With xlwings, we can create a new instance of Excel and open both the initial and updated workbooks within it. We can then iterate over each cell in the used range of the worksheets and compare the current value with the old value. If they differ, we can add a comment to the cell indicating the change. Additionally, we can change the background color of the cell to visually highlight the difference.
Once we have made the necessary changes, we can save the updated workbook as a new file. This will create a new workbook with the changes highlighted and comments added where necessary. By utilizing xlwings, we can provide a more comprehensive comparison and make it easier for users to understand the differences in the Excel sheet.
5. Comparing Two Datasets with Different Numbers of Rows
Next, let's explore a more complicated example where we compare two datasets with different numbers of rows. In this case, the spreadsheets may have additional rows or entries, making a direct comparison using pandas' compare method impractical. Instead, we will merge the two dataframes to show the differences.
Before merging the dataframes, we need to reset the index of the updated dataframe. This is important because the index will be used to identify the matching rows during the merging process. Once the index is reset, we can perform an outer merge on the dataframes, which will keep the rows from both datasets and indicate the presence or absence of an entry in either dataframe.
We can use the indicator argument in the merge method to create a new column in the merged dataframe that indicates whether a row exists in the left dataframe, right dataframe, or both. By filtering out the rows that exist in both dataframes, we can obtain a dataframe that shows the differences. This dataframe will highlight the entries that have changed or are unique to one of the datasets.

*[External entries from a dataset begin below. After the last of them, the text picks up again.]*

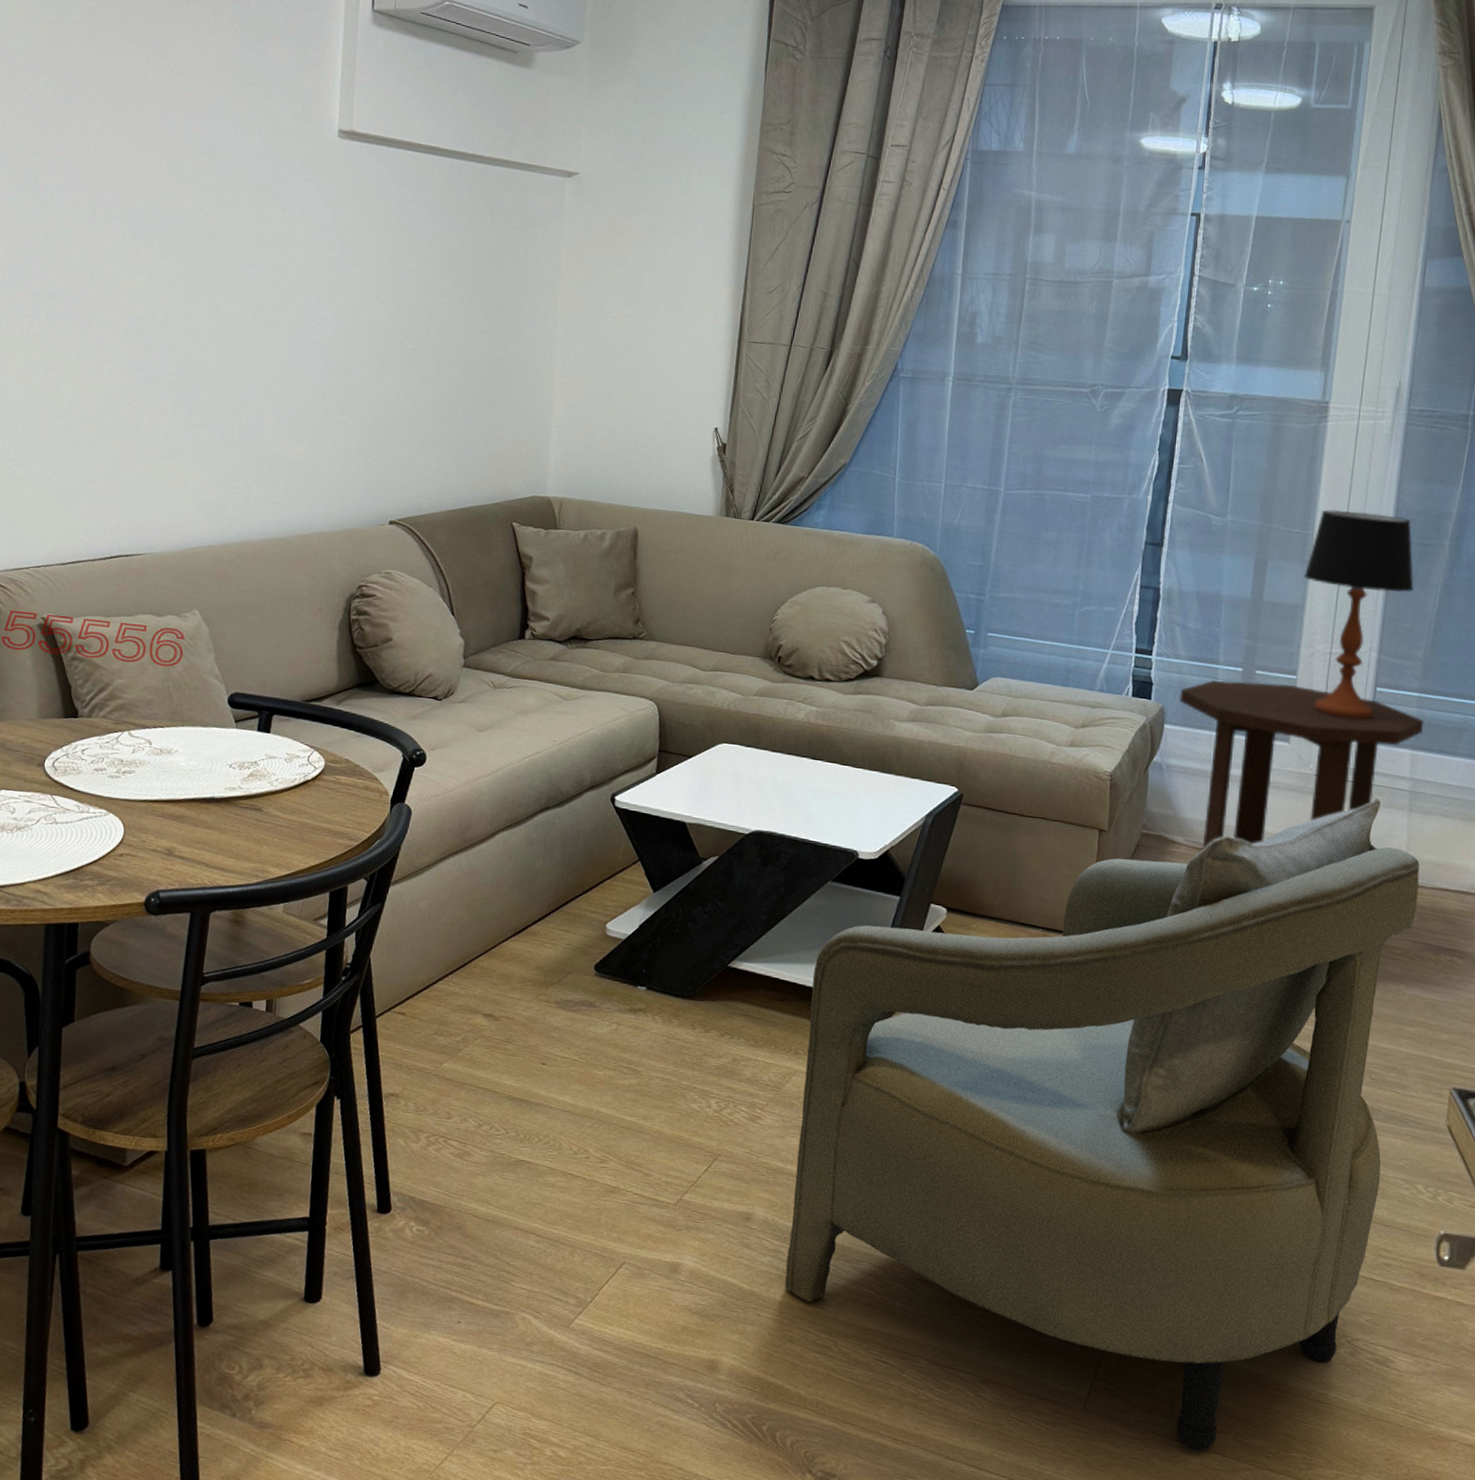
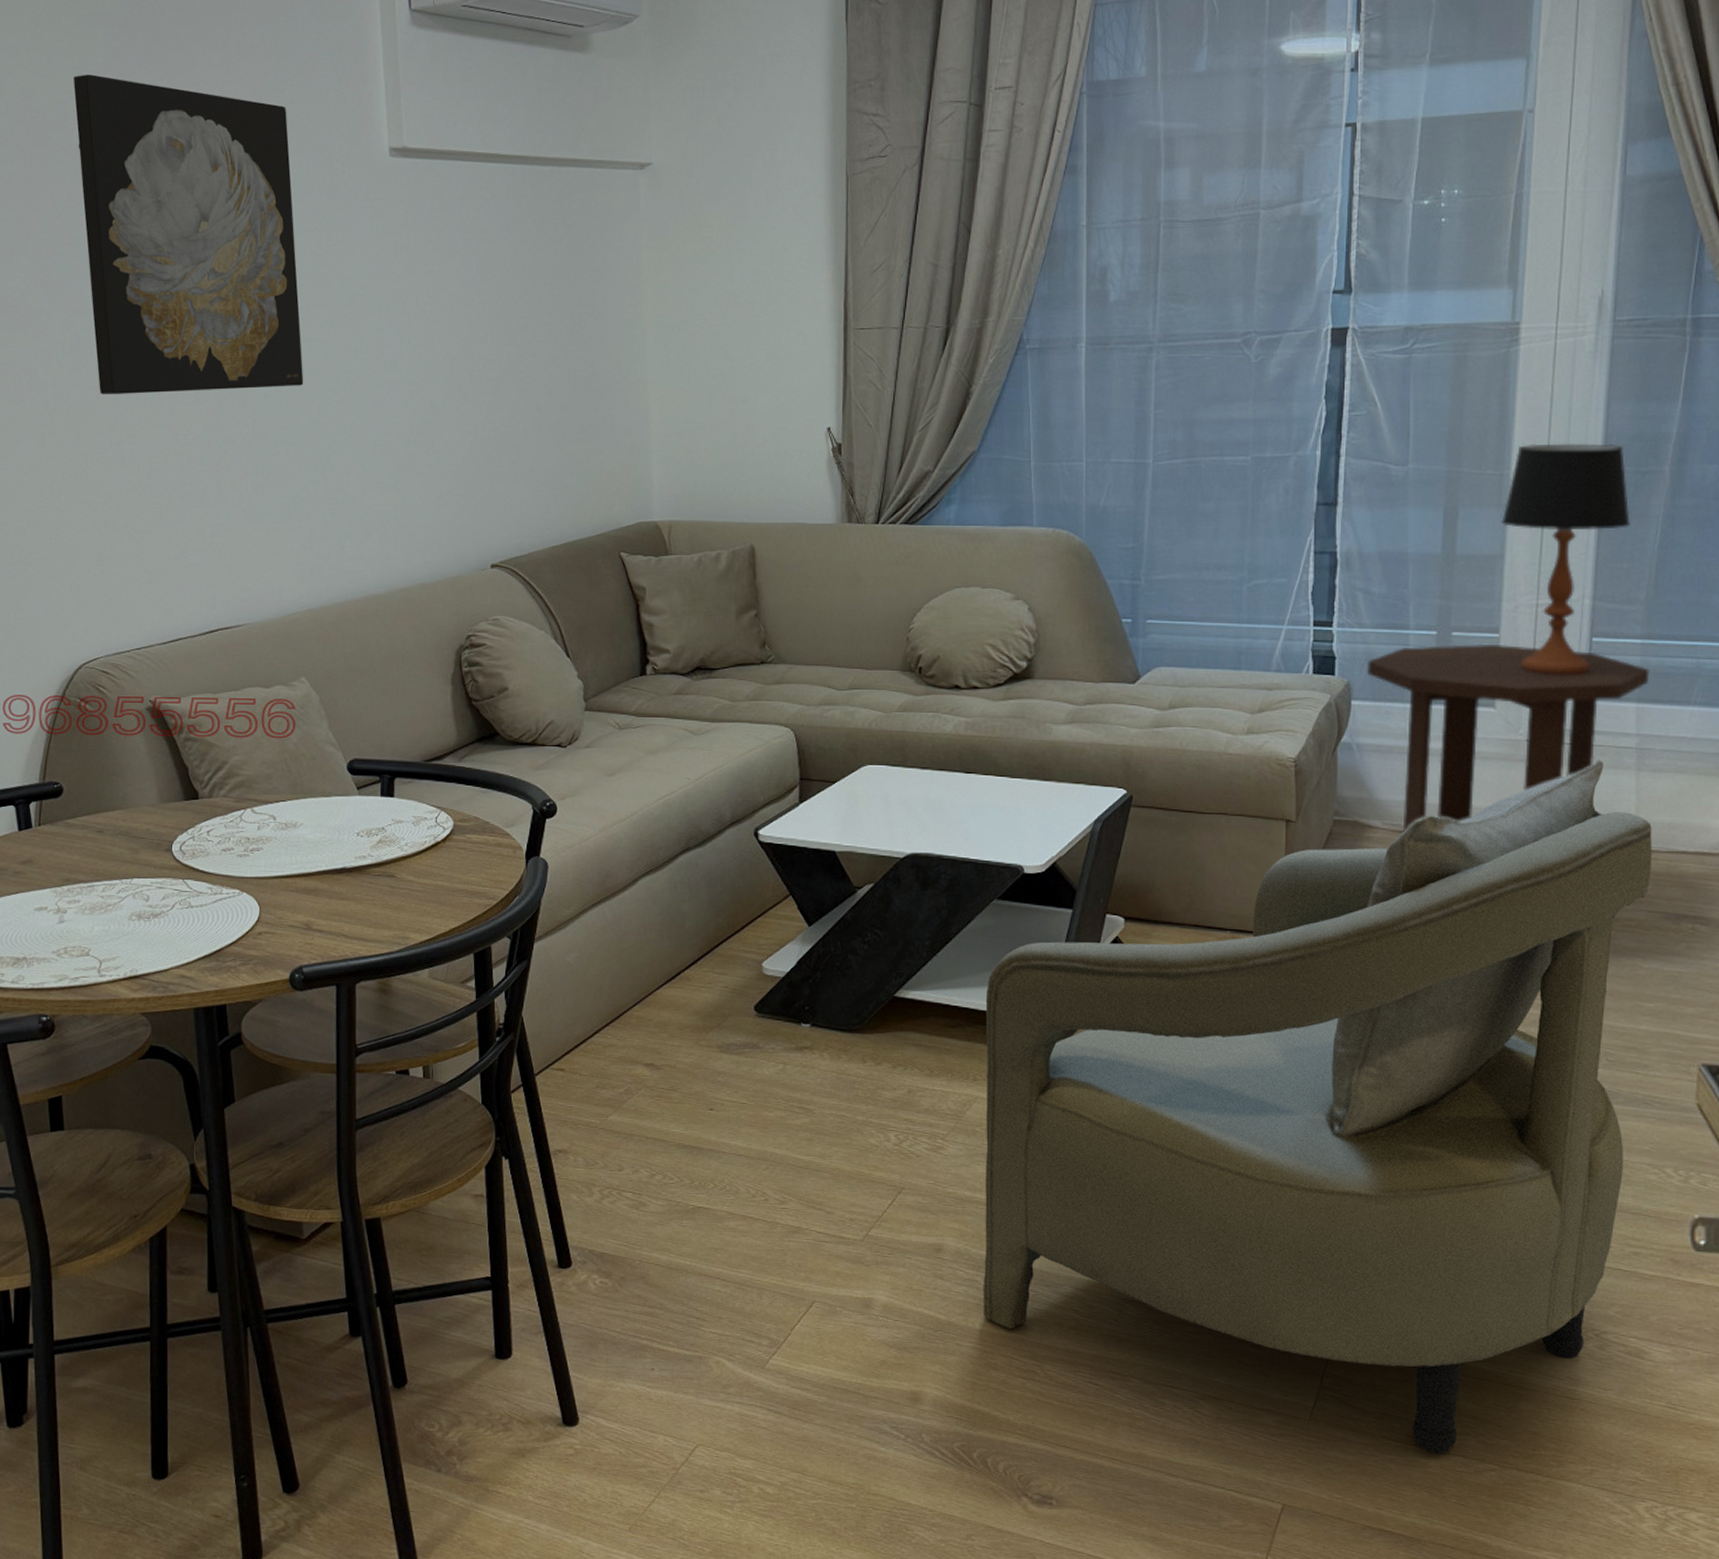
wall art: none [33,28,247,336] -> present [74,74,304,395]

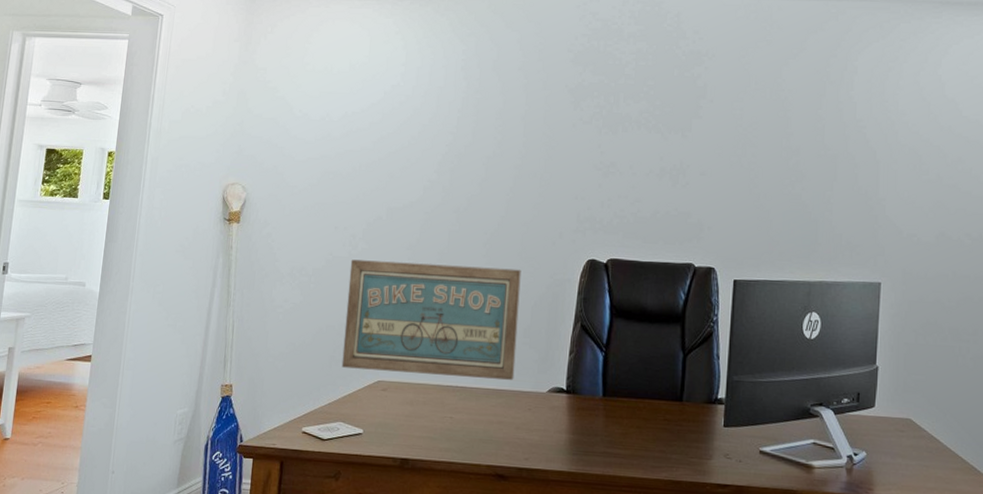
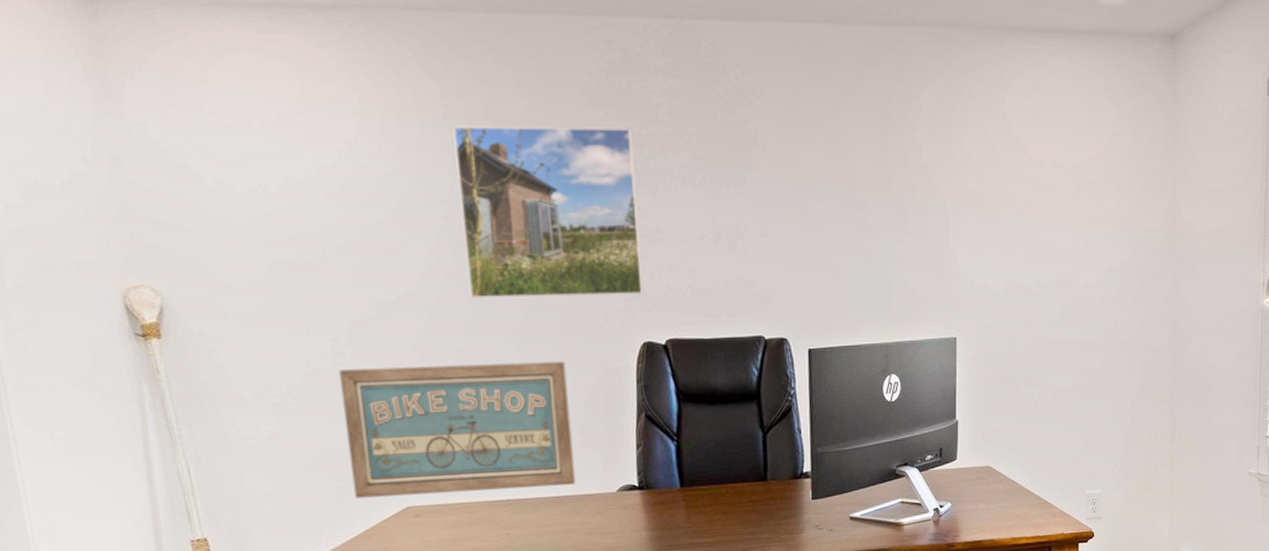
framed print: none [457,76,602,218] -> present [453,126,644,299]

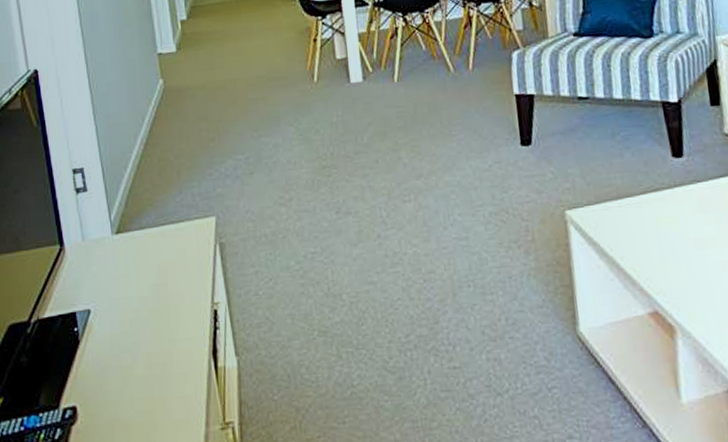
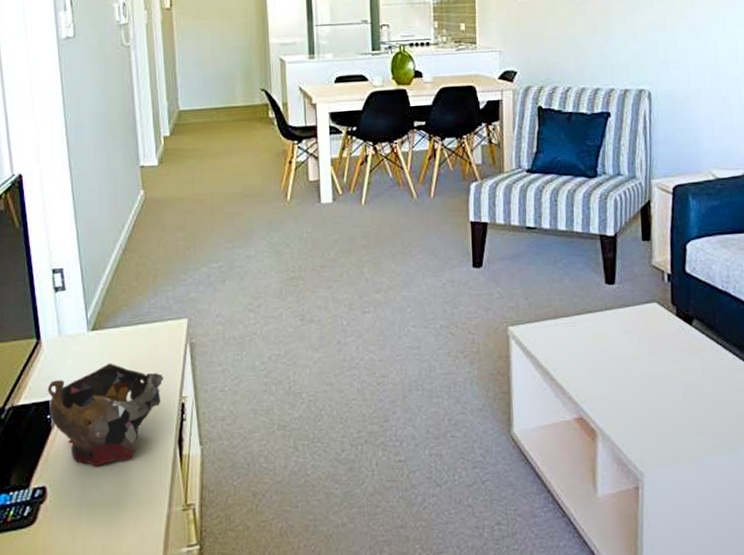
decorative bowl: none [73,268,194,384] -> present [47,363,164,467]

6. Highlighting Rows in Excel Using xlwings
To provide a visual representation of the differences in the Excel sheet, we can utilize xlwings once again. This time, we will highlight the rows that have changed or are unique to one of the datasets. To do this, we can iterate over every row in the used range of the Excel worksheet and check if the row number exists in the list of rows that have differences. If a row has a difference, we can change the background color of that entire row.
After highlighting the rows, we can save the workbook as a new file with an appropriate name. The new file will contain the updated version of the Excel sheet with the highlighted rows, making it easy to identify and review the differences.
By using pandas and xlwings together, we can effectively compare Excel sheets with different numbers of rows and provide a clear visual representation of the differences. This approach allows us to efficiently identify and analyze changes in the data, making it a valuable tool for data analysis and quality control.
Conclusion
In this article, we have learned how to compare two Excel sheets using Python. We have explored scenarios where the datasets have the same shape and different numbers of rows. We have seen how to use the pandas library to compare dataframes and highlight differences. Additionally, we have utilized the xlwings library to add comments and highlight rows in the Excel sheet itself. By combining these libraries, we can perform comprehensive comparisons and provide a clear visual representation of the differences.